Are such transparency measures effective in practice? The authors looked at multinational companies that have signed the International Council on Mining and Metals (ICMN) to promote corporate social responsibility. To verify the effectiveness of such measures, the four economists locate the signatory companies and study their correspondence with the conflicts. The result seems encouraging since the signatories have no effect on the violence. Good news for these regions where many initiatives have been flourishing for a few years. But companies are not
not the only levers.
New initiatives from the States Party
On April 9, the Nigerian government suspended all activity in the Zamfara area to restore peace. The Minister of Mines and Steel Development, Bwari, said, “When we aim at the development of economic activities, we must also think about the human aspects and losing the life we are witnessing.” . to make the government gave 48h to Foreign Affairs in the Mining to Leave its territory.
Like Nigeria, African states have a leading role in stabilizing their territory. They must fight against the corruption which gangrenes their institutions and their warning to the illegal activities. An initiative for transparency in the extractive industries (EITI) was created in 2003 with the aim of creating a standard for traceability compliance regarding oil, gas and mineral resources. It applies to 52 countries around the world. According to the study by the authors, the participation of African States in this positive offense on the incidence of conflict. The exacerbation of violence because of higher prices is diminished.
Through the traceability of minerals, states also take over the main ones on their resources. The Niger and Nigeria signed a memorandum of understanding on 26 March 2019 to pool their efforts in the mining sector and thus increase its contribution to GDP. New mining codes have emerged to renegotiate the position of foreign companies in the mining industry. The latest is the Democratic Republic of Congo which imposed new taxes in March 2018. It is likely to undergo a new review by the new President Felix Tshisekedi with a clear aim: these resources.
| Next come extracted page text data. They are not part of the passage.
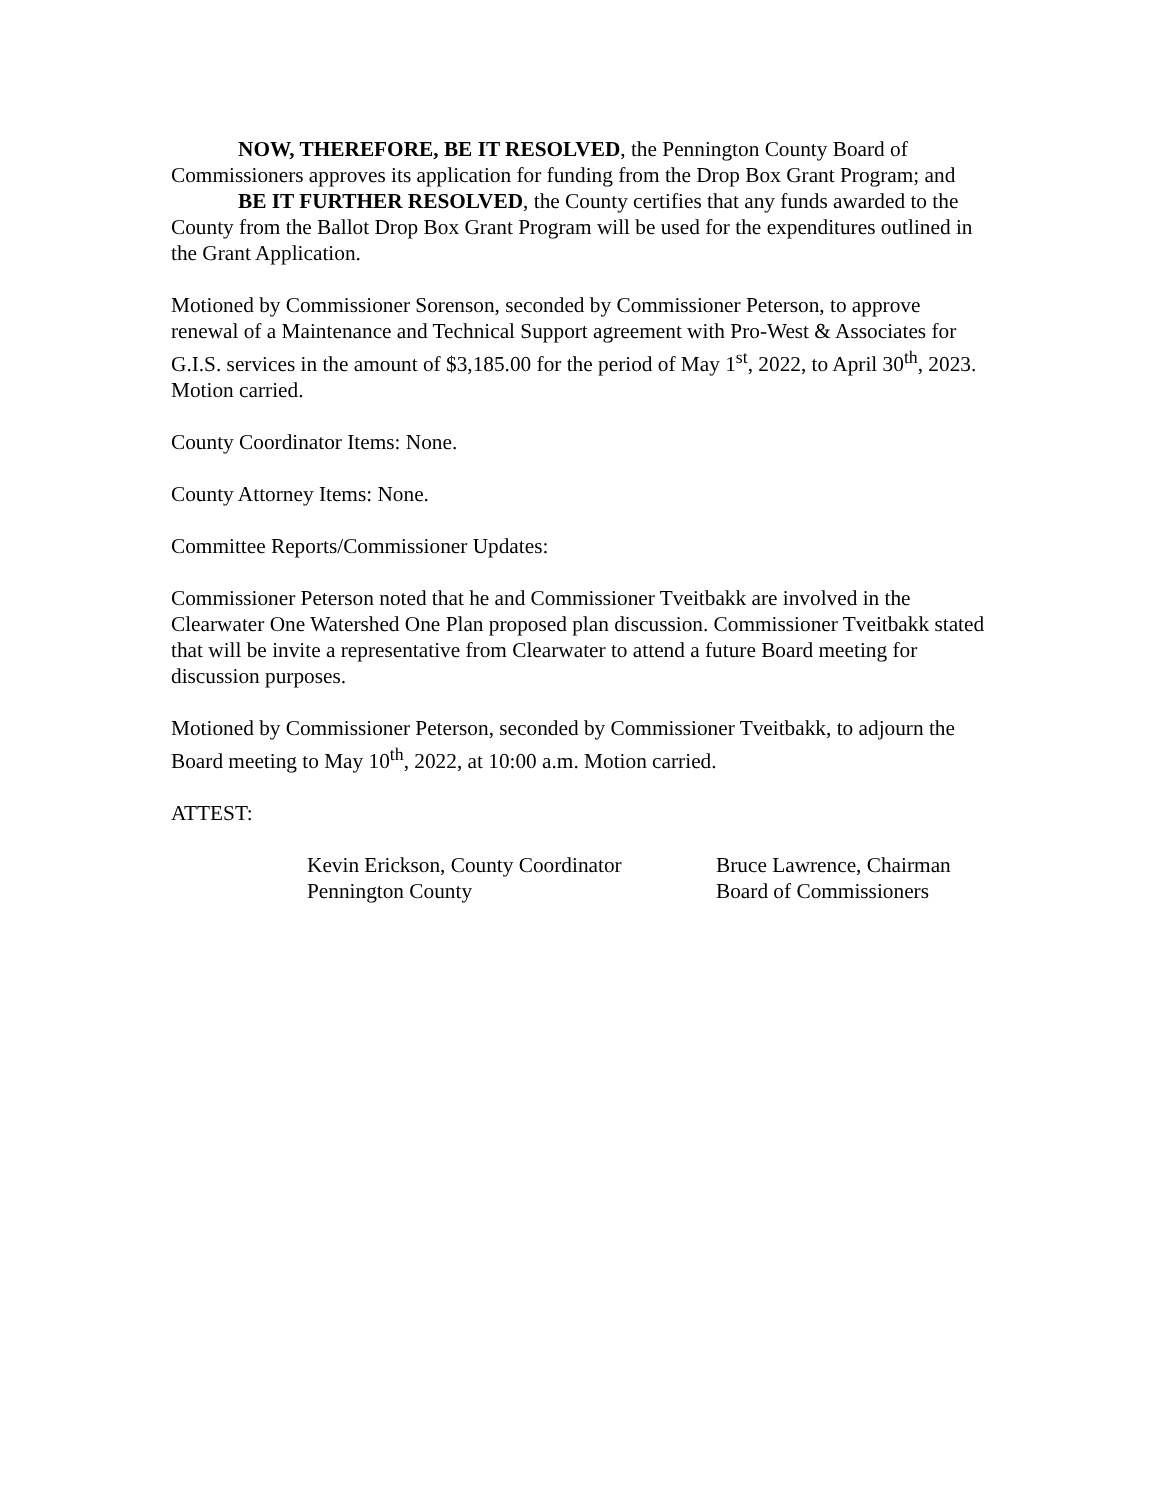NOW, THEREFORE, BE IT RESOLVED, the Pennington County Board of Commissioners approves its application for funding from the Drop Box Grant Program; and
BE IT FURTHER RESOLVED, the County certifies that any funds awarded to the County from the Ballot Drop Box Grant Program will be used for the expenditures outlined in the Grant Application.
Motioned by Commissioner Sorenson, seconded by Commissioner Peterson, to approve renewal of a Maintenance and Technical Support agreement with Pro-West & Associates for G.I.S. services in the amount of $3,185.00 for the period of May 1<sup>st</sup>, 2022, to April 30<sup>th</sup>, 2023. Motion carried.
County Coordinator Items: None.
County Attorney Items: None.
Committee Reports/Commissioner Updates:
Commissioner Peterson noted that he and Commissioner Tveitbakk are involved in the Clearwater One Watershed One Plan proposed plan discussion. Commissioner Tveitbakk stated that will be invite a representative from Clearwater to attend a future Board meeting for discussion purposes.
Motioned by Commissioner Peterson, seconded by Commissioner Tveitbakk, to adjourn the Board meeting to May 10<sup>th</sup>, 2022, at 10:00 a.m. Motion carried.
ATTEST:
Kevin Erickson, County Coordinator
Pennington County
Bruce Lawrence, Chairman
Board of Commissioners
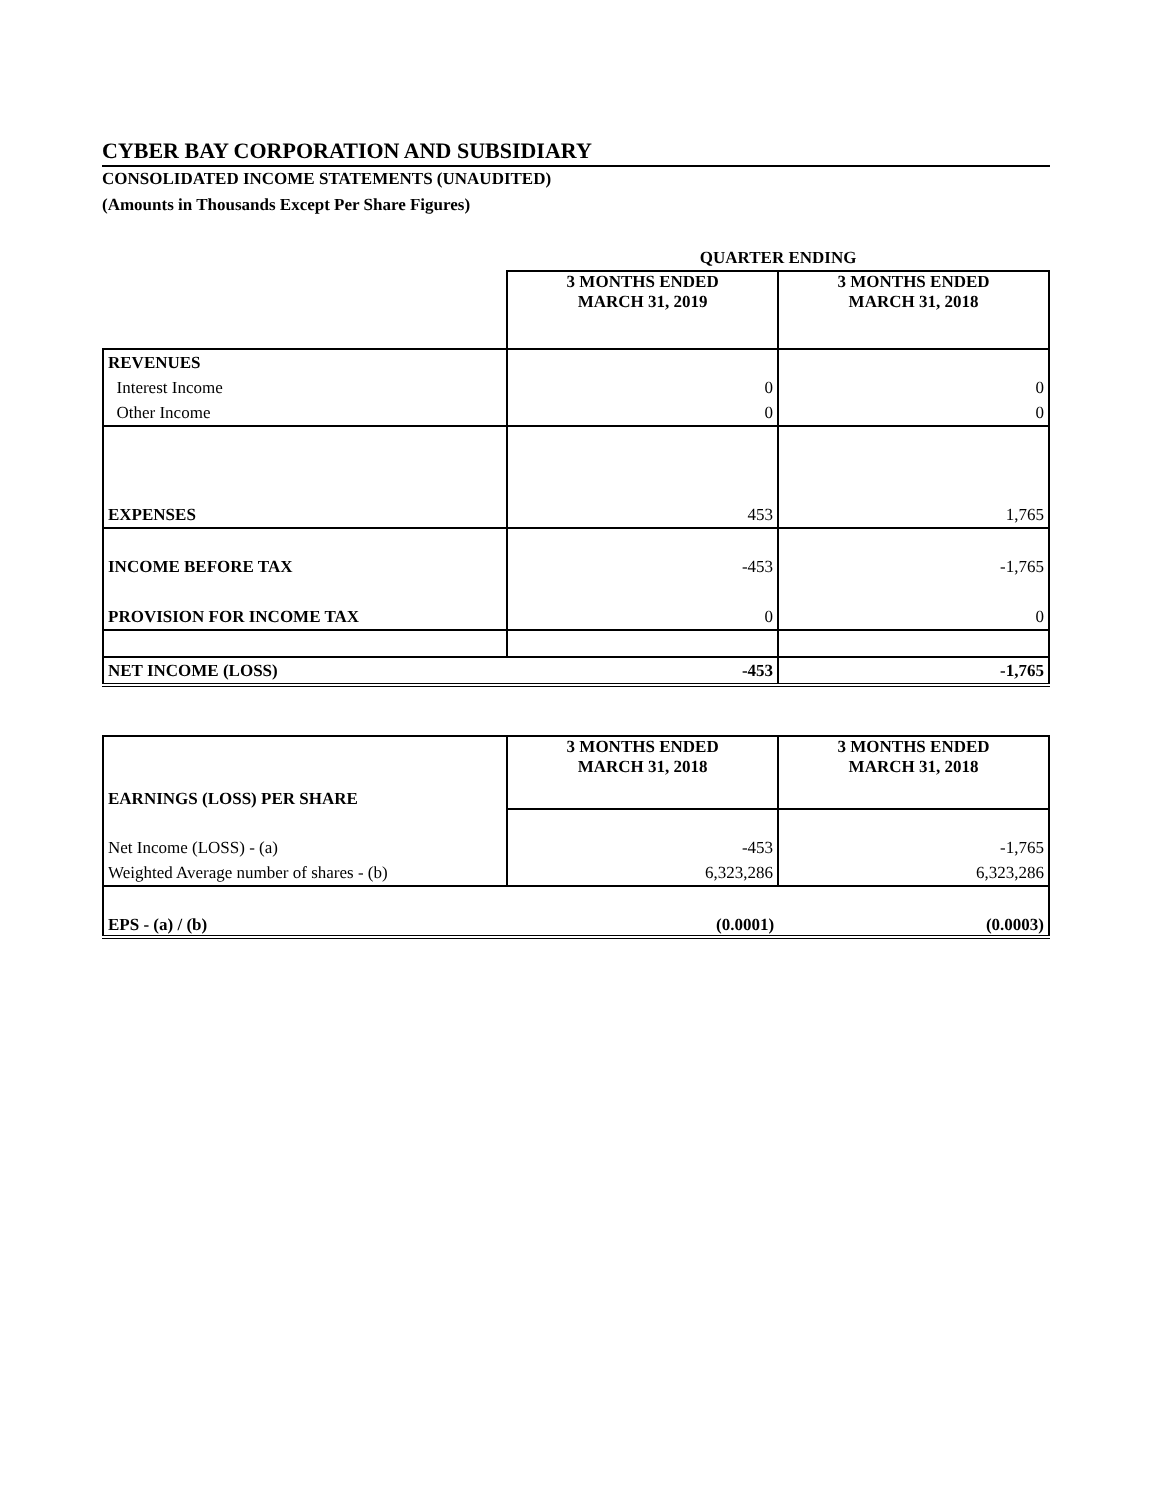CYBER BAY CORPORATION AND SUBSIDIARY
CONSOLIDATED INCOME STATEMENTS (UNAUDITED)
(Amounts in Thousands Except Per Share Figures)
| | QUARTER ENDING | |
| | 3 MONTHS ENDED MARCH 31, 2019 | 3 MONTHS ENDED MARCH 31, 2018 |
| REVENUES | | |
| Interest Income | 0 | 0 |
| Other Income | 0 | 0 |
| EXPENSES | 453 | 1,765 |
| INCOME BEFORE TAX | -453 | -1,765 |
| PROVISION FOR INCOME TAX | 0 | 0 |
| NET INCOME (LOSS) | -453 | -1,765 |
| EARNINGS (LOSS) PER SHARE | 3 MONTHS ENDED MARCH 31, 2018 | 3 MONTHS ENDED MARCH 31, 2018 |
| Net Income (LOSS) - (a) | -453 | -1,765 |
| Weighted Average number of shares - (b) | 6,323,286 | 6,323,286 |
| EPS - (a) / (b) | (0.0001) | (0.0003) |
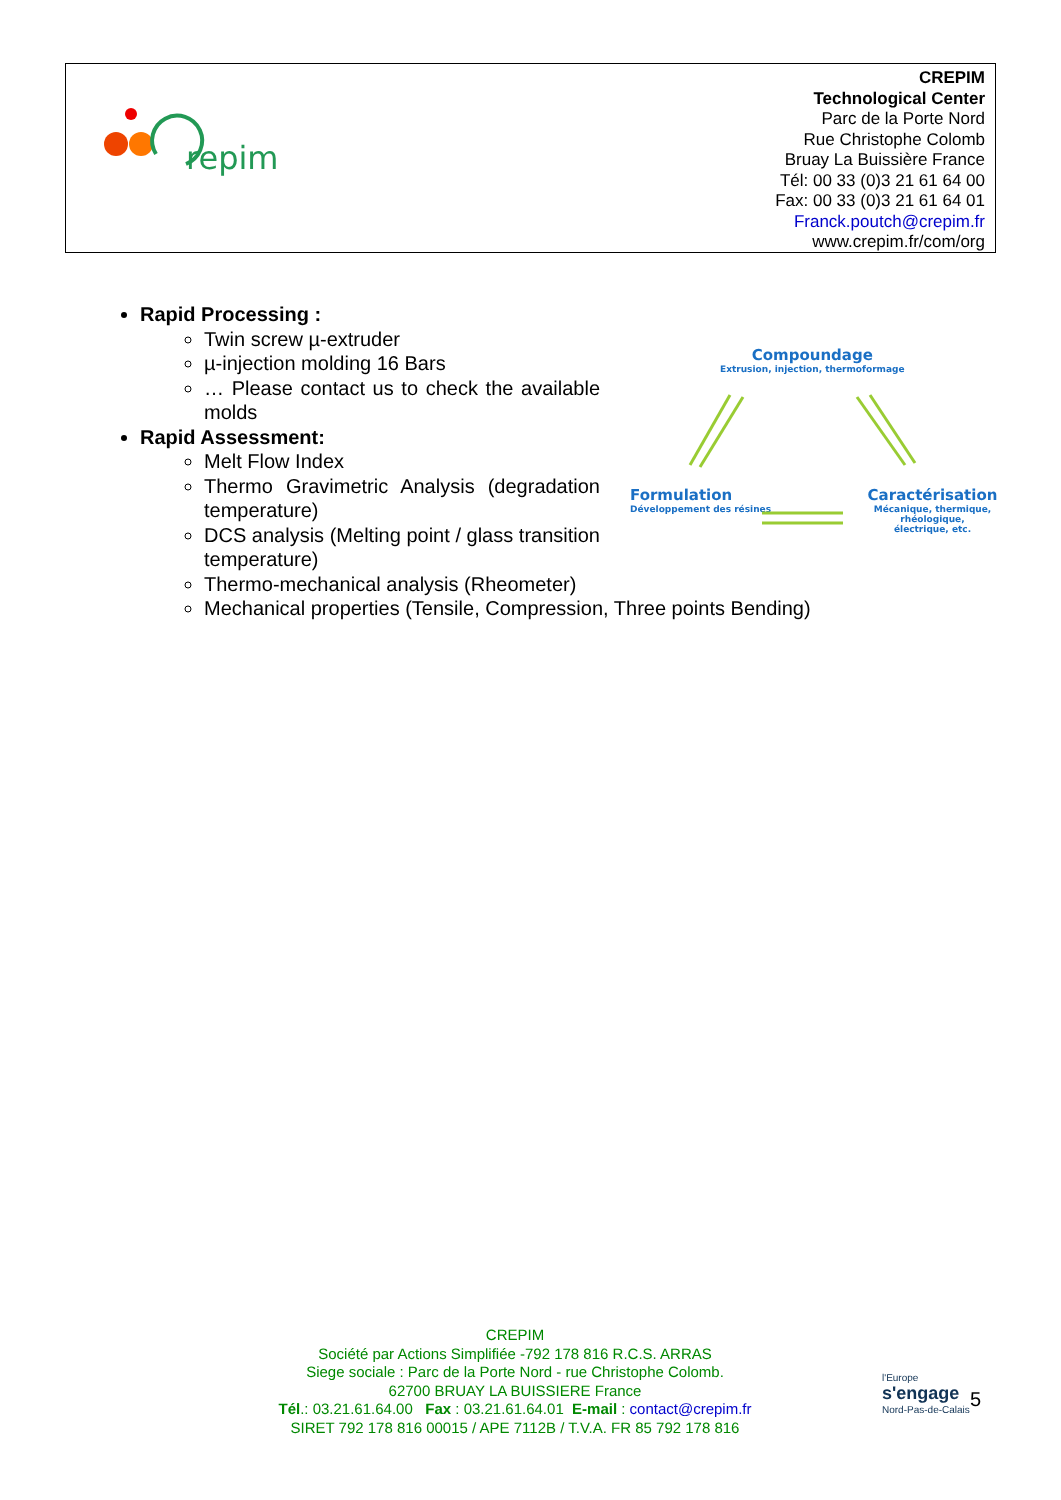repim
CREPIM
Technological Center
Parc de la Porte Nord
Rue Christophe Colomb
Bruay La Buissière France
Tél: 00 33 (0)3 21 61 64 00
Fax: 00 33 (0)3 21 61 64 01
Franck.poutch@crepim.fr
www.crepim.fr/com/org
Rapid Processing :
Twin screw µ-extruder
µ-injection molding 16 Bars
… Please contact us to check the available molds
Rapid Assessment:
Melt Flow Index
Thermo Gravimetric Analysis (degradation temperature)
DCS analysis (Melting point / glass transition temperature)
Thermo-mechanical analysis (Rheometer)
Mechanical properties (Tensile, Compression, Three points Bending)
Compoundage
Extrusion, injection, thermoformage
Formulation
Développement des résines
Caractérisation
Mécanique, thermique, rhéologique,
électrique, etc.
CREPIM
Société par Actions Simplifiée -792 178 816 R.C.S. ARRAS
Siege sociale : Parc de la Porte Nord - rue Christophe Colomb.
62700 BRUAY LA BUISSIERE France
Tél.: 03.21.61.64.00 Fax : 03.21.61.64.01 E-mail : contact@crepim.fr
SIRET 792 178 816 00015 / APE 7112B / T.V.A. FR 85 792 178 816
l'Europe
s'engage
Nord-Pas-de-Calais
5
The DRC has only followed a dynamic, enthusiastic by other countries for a decade (South Africa, Morocco, Mali, Senegal, Niger, Guinea or even Burkina Faso for example).
The effect of various traceability and transparency measures is complex: one-to-top Dodd-Frank Act, instead of insecurity, it has notably prompted to reorient their actions towards more violent acts, such as looting local populations. Depending on the context and the application of the measure, the effects may vary. These mechanisms are recent and little studied, which is why the authors call for new analyzes. However, these early results encourage States to put in place measures for illicit practical controls. Above all, they intend to assume their responsibilities when they are settled in a mining area.